Summary of this case from State v. KerperOpinion
No. OO-288/T1-123.
May 28, 1980.
Appeal from the Circuit Court, Volusia County, R. Michael Hutcheson, J.
Thomas S. Keith, Asst. Public Defender, Tallahassee, for appellant.
Jim Smith, Atty. Gen., Tallahassee, and Gregory C. Smith, Asst. Atty. Gen., Daytona Beach, for appellee.
As the result of a police investigation into the sale of stolen property, a police investigator saw the appellant in possession of a .38 revolver that the investigator thought was made by Smith Wesson. The investigator signed an affidavit in support of a search warrant that included a .38 Smith Wesson revolver in the list of items sought to be seized. The search warrant reflected the items to be seized in the manner that they were listed in the affidavit.
As a result of the search and seizure, the appellant was arrested and charged by an Information with possession of a firearm by a convicted felon in violation of Section 790.23, Florida Statutes (1977), in that he had a .38 Smith Wesson revolver on September 1, 1978. Appellant requested a continuance and waived his right to a speedy trial pursuant to Florida Rule of Criminal Procedure 3.191.
The case came up for trial. After the jury was sworn in, the state moved to amend the information to reflect that the revolver involved was actually a .38 Dan Wesson. The trial court denied the motion. But see Lackos v. State, 326 So.2d 220 (Fla. 2d DCA 1976); Holland v. State, 359 So.2d 28 (Fla. 3d DCA 1978), cert. den., 367 So.2d 1124 (Fla. 1979); Richardson v. State, 251 So.2d 570 (Fla. 4th DCA 1971). The state subsequently nolle prossed that charge.

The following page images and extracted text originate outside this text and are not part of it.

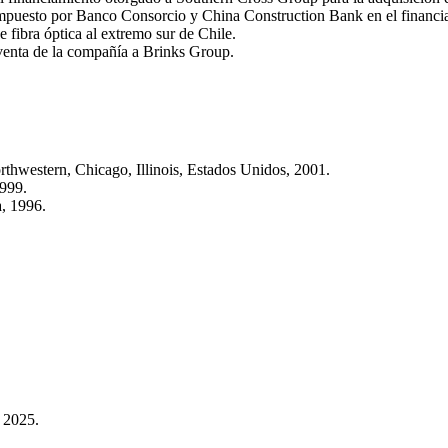
ompuesto por Banco Consorcio y China Construction Bank en el financi
e fibra óptica al extremo sur de Chile.
venta de la compañía a Brinks Group.
thwestern, Chicago, Illinois, Estados Unidos, 2001.
1999.
, 1996.
 2025.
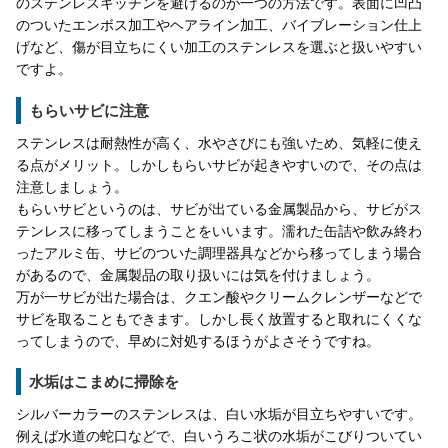
のステンレスキッチンを避けるのが一つの方法です。表面に凹凸
のついたエンボス加工やヘアライン加工、バイブレーション仕上
げなど、傷が目立ちにくい加工のステンレスを選ぶと扱いやすい
ですよ。
もらいサビに注意
ステンレスは耐熱性が高く、水やさびにも強いため、気軽に使え
る点がメリット。しかしもらいサビが起きやすいので、その点は
注意しましょう。
もらいサビというのは、サビが出ている金属製品から、サビがス
テンレスに移ってしまうことをいいます。濡れた缶詰や飲み終わ
ったアルミ缶、サビのついた調理器具などから移ってしまう場合
があるので、金属製品の取り扱いには気を付けましょう。
万が一サビが出た場合は、クエン酸やクリームクレンザーなどで
サビを取ることもできます。しかし長く放置すると取れにくくな
ってしまうので、早めに対処するほうがよさそうですね。
水垢はこまめに掃除を
シルバーカラーのステンレスは、白い水垢が目立ちやすいです。
例えば水道の蛇口などで、白いうろこ状の水垢がこびりついてい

Appellant was then charged by a second Information with possession of a firearm by a convicted felon in violation of Section 790.23, Florida Statutes (1977), in that he had a .38 Dan Wesson revolver on September 25, 1978. Appellant filed a motion to suppress the evidence, a motion for discharge, and a motion to dismiss. The trial court denied all three motions. Appellant pled nollo contendere, specifically reserving his right to appeal the trial court's rulings on those motions. The trial court adjudicated appellant guilty as charged in the second information.
Appellant's motion to suppress was based on the fact that the search warrant listed the .38 Dan Wesson revolver as a .38 Smith Wesson revolver. However, a technical error in a description is not automatically fatal to the validity of a search warrant. United States v. Ventresca, 380 U.S. 102, 85 S.Ct. 741, 13 L.Ed.2d 684 (1965); United States v. Rytman, 475 F.2d 192 (5th Cir. 1973).

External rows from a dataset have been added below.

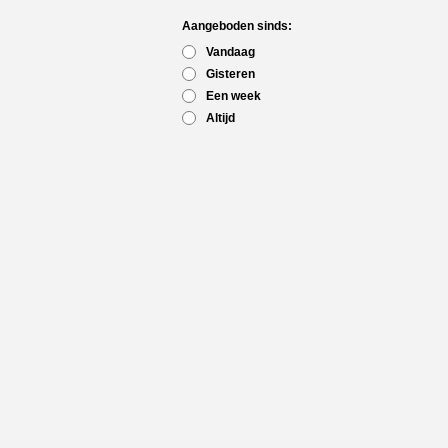
Aangeboden sinds:
Vandaag
Gisteren
Een week
Altijd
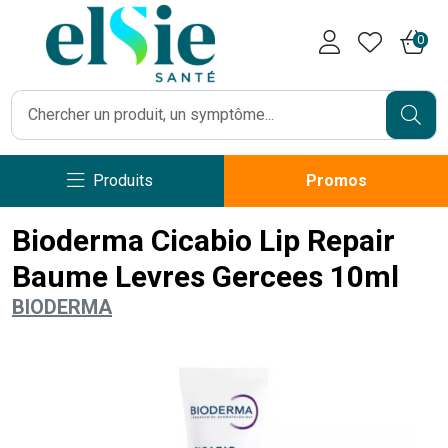
Pharmacie Caumartin Opéra V
0
Produits
Promos
Bioderma Cicabio Lip Repair
Baume Levres Gercees 10ml
BIODERMA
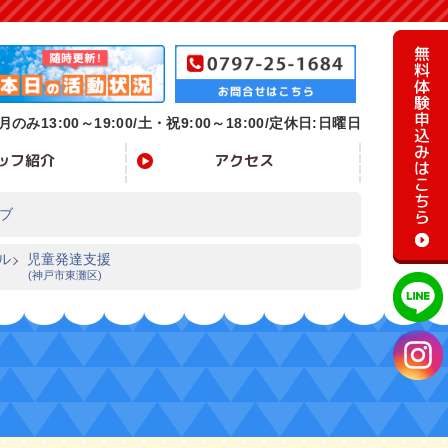
月のみ13:00～19:00/
土・祝9:00～18:00/定休日:日曜日
ッフ紹介
アクセス
ブ
ル
児童発達支援
(神戸市東灘区)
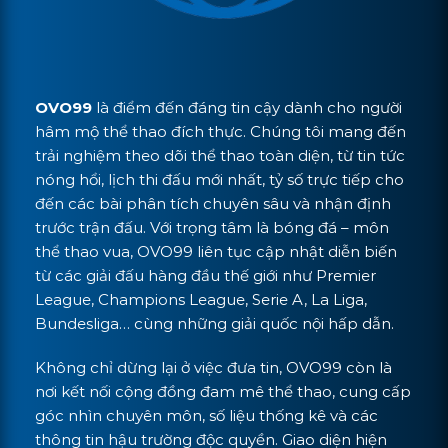
OVO99
là điểm đến đáng tin cậy dành cho người
hâm mộ thể thao đích thực. Chúng tôi mang đến
trải nghiệm theo dõi thể thao toàn diện, từ tin tức
nóng hổi, lịch thi đấu mới nhất, tỷ số trực tiếp cho
đến các bài phân tích chuyên sâu và nhận định
trước trận đấu. Với trọng tâm là bóng đá – môn
thể thao vua, OVO99 liên tục cập nhật diễn biến
từ các giải đấu hàng đầu thế giới như Premier
League, Champions League, Serie A, La Liga,
Bundesliga… cùng những giải quốc nội hấp dẫn.
Không chỉ dừng lại ở việc đưa tin, OVO99 còn là
nơi kết nối cộng đồng đam mê thể thao, cung cấp
góc nhìn chuyên môn, số liệu thống kê và các
thông tin hậu trường độc quyền. Giao diện hiện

Appellant's motion for discharge alleged a violation of Florida's speedy trial rule. Appellant argues that the speedy trial time on the charge contained in the second information was started by his arrest on the charge contained in the first information. However, either the two charges arose from the same criminal conduct or episode or else they did not. If they did, then appellant's waiver of speedy trial for the first charge was also a waiver for the second charge. State v. Boyd, 368 So.2d 54 (Fla. 2d DCA 1979); Homer v. State, 358 So.2d 1176 (Fla. 3d DCA 1978); State v. Luck, 336 So.2d 464 (Fla. 4th DCA 1976). If they did not, then the arrest of the appellant on the first charge did not constitute his arrest on the second charge. Either way, there was no violation of the speedy trial rule.

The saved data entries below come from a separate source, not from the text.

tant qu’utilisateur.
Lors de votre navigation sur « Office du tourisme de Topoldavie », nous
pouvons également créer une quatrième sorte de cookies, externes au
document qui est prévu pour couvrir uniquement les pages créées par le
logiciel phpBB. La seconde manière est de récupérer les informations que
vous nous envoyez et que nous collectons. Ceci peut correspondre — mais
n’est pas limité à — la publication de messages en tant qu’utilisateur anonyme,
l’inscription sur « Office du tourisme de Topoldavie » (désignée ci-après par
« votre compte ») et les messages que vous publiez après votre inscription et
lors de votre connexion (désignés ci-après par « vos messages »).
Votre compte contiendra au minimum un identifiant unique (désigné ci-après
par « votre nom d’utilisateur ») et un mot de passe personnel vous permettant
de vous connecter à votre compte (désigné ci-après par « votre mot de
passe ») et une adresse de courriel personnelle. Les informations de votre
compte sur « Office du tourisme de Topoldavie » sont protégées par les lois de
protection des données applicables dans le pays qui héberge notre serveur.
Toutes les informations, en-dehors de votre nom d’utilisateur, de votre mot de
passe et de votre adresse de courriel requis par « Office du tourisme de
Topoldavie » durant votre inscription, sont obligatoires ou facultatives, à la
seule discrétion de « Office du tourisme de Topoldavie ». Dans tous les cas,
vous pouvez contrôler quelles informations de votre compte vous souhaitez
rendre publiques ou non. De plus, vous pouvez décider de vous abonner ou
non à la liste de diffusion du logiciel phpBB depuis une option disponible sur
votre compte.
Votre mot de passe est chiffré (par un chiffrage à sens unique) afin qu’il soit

Appellant's motion to dismiss alleged a double jeopardy violation in that the second charge was really for the same offense as the first charge. Since appellant previously argued against allowing the state to amend its information to change Smith Wesson to Dan Wesson, he is now estopped from arguing that such a change was immaterial. State v. Beamon, 298 So.2d 376 (Fla. 1974), cert. den., 419 U.S. 1124, 95 S.Ct. 809, 42 L.Ed.2d 824 (1975).
Accordingly, we AFFIRM.
DAUKSCH, C.J., and SHARP, J., concur.